O'Malley trims a red-tape thicket but tangles remain

October 17, 2011|Jay Hancock

We'll hear endless tirades on the subject of business regulation between now and the 2012 election. Republicans will be against it. Democrats will favor it.

Here's a discussion that is heard much less often but which is just as important: How can government best deliver the regulation that both parties agree is necessary? It's a subject on which both Democrats and Republicans often stumble.

Only puritan libertarians would argue that government shouldn't control the way developers of offices, stores and housing tracts connect their projects with public highways. New entrances on busy roads can cause deadly accidents and clog traffic unless they're properly done.

But only militant statists would say that government doesn't have an obligation to grant highway access quickly, smoothly and reasonably. Even the state of Maryland admits that the 25-step obstacle course to obtain an access permit was not exactly set up to delight customers or quickly put shovels to work.

"In some cases permit processes, not only over a year or two but probably over a decade or two, have become more cumbersome than they should be," says Christian Johansson, the state's economic development secretary. "The perception is that we haven't always been the most business-friendly state."

Also, the reality.

Did I say 25 steps to get a highway-access permit? That's if everything went right. Sometimes applicants suffered the bureaucratic equivalent of dying in a video-game dungeon and getting demoted five levels to fight the same monsters all over again.

"It was pretty bad," says Tom Ballentine, head of policy for the Maryland Association of Industrial and Office Properties.

The same application would take far longer with one agency than with another, he said. The state wouldn't return calls. Developers didn't know what was needed for a complete file. State offices that could have worked on applications simultaneously would instead wait until others signed off.

"It felt like a broken process," says Tom Pilon, vice president of development for St. John Properties. "A lot of communication problems. Delays. It just seemed like it was taking longer and longer."

The administration of Gov. Martin O'Malley is trumpeting its recent makeover of the highway access permit process. During the worst economy in decades, officials figured out that needless delays for construction permits were costing the state jobs and tax revenue.

A task force of developers and state officials took months to comb out the tangles.
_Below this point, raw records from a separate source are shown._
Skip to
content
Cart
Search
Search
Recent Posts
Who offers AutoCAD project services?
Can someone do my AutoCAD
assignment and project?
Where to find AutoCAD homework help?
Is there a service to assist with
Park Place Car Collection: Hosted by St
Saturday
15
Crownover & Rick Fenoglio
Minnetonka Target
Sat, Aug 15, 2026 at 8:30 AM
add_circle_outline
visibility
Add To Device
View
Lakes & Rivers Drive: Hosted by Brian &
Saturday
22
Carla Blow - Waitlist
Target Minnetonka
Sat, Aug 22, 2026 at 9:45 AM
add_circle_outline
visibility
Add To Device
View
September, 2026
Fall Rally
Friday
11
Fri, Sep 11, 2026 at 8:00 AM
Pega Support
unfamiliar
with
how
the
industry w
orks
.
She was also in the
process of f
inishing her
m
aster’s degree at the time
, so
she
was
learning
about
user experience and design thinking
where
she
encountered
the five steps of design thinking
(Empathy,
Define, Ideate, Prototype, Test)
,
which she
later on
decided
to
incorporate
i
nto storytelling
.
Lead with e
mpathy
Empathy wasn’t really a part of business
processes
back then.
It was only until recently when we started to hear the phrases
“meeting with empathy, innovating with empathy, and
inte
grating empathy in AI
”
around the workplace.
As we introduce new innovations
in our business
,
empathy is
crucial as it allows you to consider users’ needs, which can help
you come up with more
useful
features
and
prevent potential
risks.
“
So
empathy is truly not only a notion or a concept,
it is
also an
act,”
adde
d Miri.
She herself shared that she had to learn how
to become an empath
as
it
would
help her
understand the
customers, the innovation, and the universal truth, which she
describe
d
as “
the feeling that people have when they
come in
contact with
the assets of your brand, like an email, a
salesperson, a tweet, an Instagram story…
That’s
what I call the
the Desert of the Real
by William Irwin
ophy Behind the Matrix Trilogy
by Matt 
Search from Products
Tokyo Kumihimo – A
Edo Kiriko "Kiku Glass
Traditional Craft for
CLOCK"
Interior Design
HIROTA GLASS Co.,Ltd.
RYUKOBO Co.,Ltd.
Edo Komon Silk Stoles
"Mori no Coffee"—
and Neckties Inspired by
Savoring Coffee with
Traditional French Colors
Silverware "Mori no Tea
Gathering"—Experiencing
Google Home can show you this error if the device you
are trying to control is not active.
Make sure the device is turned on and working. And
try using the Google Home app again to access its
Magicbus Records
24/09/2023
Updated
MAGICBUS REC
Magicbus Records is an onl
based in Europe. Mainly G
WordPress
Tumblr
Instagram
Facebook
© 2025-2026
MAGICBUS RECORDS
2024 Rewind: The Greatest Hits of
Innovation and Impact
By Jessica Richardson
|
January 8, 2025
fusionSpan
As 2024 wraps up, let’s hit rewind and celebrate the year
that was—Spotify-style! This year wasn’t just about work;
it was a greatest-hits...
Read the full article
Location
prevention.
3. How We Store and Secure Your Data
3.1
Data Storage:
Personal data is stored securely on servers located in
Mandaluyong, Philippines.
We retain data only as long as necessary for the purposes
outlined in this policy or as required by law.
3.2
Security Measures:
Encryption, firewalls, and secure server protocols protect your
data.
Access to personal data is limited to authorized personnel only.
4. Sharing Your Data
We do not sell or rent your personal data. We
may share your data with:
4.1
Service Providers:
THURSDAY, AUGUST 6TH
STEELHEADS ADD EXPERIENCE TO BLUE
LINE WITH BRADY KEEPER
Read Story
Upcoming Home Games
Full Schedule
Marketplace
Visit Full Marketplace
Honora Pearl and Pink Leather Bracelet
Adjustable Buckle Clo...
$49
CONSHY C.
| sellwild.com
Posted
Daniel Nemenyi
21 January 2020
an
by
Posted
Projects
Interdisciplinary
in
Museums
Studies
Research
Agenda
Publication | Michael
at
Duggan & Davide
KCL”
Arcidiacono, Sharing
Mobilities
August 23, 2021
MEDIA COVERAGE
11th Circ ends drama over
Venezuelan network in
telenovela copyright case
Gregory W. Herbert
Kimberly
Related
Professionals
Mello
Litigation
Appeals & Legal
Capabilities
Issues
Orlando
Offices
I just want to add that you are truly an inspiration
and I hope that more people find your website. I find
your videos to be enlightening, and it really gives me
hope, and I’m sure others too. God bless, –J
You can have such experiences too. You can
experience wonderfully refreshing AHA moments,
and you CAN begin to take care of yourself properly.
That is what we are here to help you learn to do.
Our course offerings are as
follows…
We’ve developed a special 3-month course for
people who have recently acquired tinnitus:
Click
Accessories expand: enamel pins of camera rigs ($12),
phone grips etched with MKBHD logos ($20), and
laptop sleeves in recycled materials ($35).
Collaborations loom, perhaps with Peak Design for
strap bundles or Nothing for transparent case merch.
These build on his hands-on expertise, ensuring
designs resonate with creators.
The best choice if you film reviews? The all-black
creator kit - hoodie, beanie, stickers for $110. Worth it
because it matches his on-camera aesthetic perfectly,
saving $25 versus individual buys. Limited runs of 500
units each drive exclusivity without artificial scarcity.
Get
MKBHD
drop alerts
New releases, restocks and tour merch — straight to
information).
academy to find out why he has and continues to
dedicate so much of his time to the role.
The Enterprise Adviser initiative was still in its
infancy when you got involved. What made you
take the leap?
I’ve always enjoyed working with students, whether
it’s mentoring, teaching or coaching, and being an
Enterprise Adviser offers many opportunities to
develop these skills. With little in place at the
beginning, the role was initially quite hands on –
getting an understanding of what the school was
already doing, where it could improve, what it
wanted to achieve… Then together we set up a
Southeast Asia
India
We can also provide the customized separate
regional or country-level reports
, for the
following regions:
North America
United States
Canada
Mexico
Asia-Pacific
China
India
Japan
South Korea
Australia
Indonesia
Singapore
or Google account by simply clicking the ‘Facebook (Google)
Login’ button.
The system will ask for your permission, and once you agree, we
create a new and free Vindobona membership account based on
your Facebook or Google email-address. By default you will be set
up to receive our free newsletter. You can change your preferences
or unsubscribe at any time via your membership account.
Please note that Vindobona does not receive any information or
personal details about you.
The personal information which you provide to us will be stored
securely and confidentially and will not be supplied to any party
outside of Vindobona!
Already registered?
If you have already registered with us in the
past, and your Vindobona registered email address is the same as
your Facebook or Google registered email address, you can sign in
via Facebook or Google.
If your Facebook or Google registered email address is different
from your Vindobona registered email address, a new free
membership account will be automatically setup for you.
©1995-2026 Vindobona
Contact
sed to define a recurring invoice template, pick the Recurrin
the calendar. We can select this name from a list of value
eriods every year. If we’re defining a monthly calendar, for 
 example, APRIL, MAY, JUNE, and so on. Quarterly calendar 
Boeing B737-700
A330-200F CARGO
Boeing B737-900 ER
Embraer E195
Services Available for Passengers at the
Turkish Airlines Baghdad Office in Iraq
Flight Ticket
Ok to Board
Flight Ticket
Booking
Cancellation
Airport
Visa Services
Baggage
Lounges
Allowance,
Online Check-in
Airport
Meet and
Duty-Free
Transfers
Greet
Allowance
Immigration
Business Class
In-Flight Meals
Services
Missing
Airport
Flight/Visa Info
Property owners now know what paperwork reviewers need. They can get informal coaching from state officials instead of having to wait weeks or months for a document to be rejected for a minor error.

Approval steps are mapped out. State offices are supposed to review applications simultaneously instead of waiting for one another to finish. The state is supposed to coordinate better with counties, and vice versa. Phone calls and emails are supposed to be returned.

Recently, Pilon wanted to make a minor change in a permit for a St. John project in Anne Arundel County. He asked for a conference. The state said OK. They worked it out.

"A year ago or two years ago it would have been hard to get this meeting," he said. "Their responsiveness has been better."

Hooray! O'Malley should be congratulated for improving government in this instance. But the highway access revamp also shows how poorly the process worked before, raising questions about how Maryland handles other permits and regulations that haven't gotten a poster-child makeover.

Until now, the state wasn't even measuring the time highway access permits took to be approved. There wasn't even a flow chart showing developers all the hoops they needed to clear.

"I was getting a lot of phone calls from a lot of developers and counties about projects" that were delayed, says Andy Scott, a former special assistant to the transportation secretary who helped simplify the access-permit labyrinth. (He recently became the department's real estate director.)

"In any kind of regulatory process, you're going to have unhappy people who get denied or who don't like regulation. But the calls we were getting were more along the lines of, 'I just want to know where I am in the process. I haven't heard for months,'" Scott said.

Democrats often minimize this kind of dysfunction as the cost of protecting the public. Republicans often highlight it as a way of attacking government and regulation in general.

But if liberals truly believe in government, they should be obsessed with making sure regulation is administered as intelligently and smoothly as possible. If conservatives truly are pro-business, they should have the same goal.

It shouldn't have taken a terrible economy for the Democratic O'Malley administration to make life easier for job creators. How much more red tape is clogging Maryland's economy?